The rest of people infected with HIV a chronically activated immune system, which is known to be associated with complications such as cardiovascular risk, metabolic abnormalities, nerve and liver problems, as well as kidney and bone disorders. The genetic characteristics of the subgroup of patients identified, which are very similar to those of uninfected people, lead us to think that these people will probably not present these complications. Therefore, this information may serve at short term to evaluate the predisposition of seropositive patients to develop these complications which shortens their life expectancy.

The study was presented at the last edition of the International Retrovirology Congress (CROI)  in Boston and published in the March issue of the Journal of Virology. The work was led by researchers at the Ragon Institute of Massachusetts General Hospital, Harvard, MIT, Boston. The IrsiCaixa researchers that participated in the study were Javier Martinez-Picado (ICREA) and Maria Jose Buzón.

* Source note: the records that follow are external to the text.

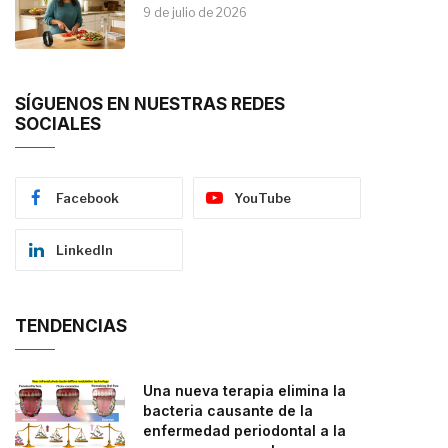
9 de julio de 2026
SÍGUENOS EN NUESTRAS REDES
SOCIALES
Facebook
YouTube
LinkedIn
TENDENCIAS
Una nueva terapia elimina la
bacteria causante de la
enfermedad periodontal a la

The study analyzed messenger RNA samples- the form that the genetic material adopts to synthesize proteins- from three different groups. On the one hand, 12 elite controllers, for instance HIV-infected subjects but with a very low blood viral load, who are not receiving antiretroviral treatment. On the other hand, 9 HIV-infected subjects who are on antiretroviral treatment, and finally, 14 seronegative people, that is, people who are not infected.

The messenger RNA of the cells of the three study groups was subjected to transcriptomic analysis, a technique that allowed detecting the expression of 30,000 different genes of each person. Thanks to this analysis, it has been possible to determine that among the elite controllers there are two subgroups with differentiated genetic profiles: first, a subgroup that is very similar to that of patients under treatment, and secondly, another subgroup that is very similar genetically to seronegative people. The latter is the group that researchers have termed "the elite of the elite."

For some time, researchers working in this field were focusing their efforts on the mechanisms by which elite controllers are able to control the infection naturally and without medication. Determining each of the genes responsible for the ability to control infection is a first step to finding a therapy to eradicate HIV / AIDS infection.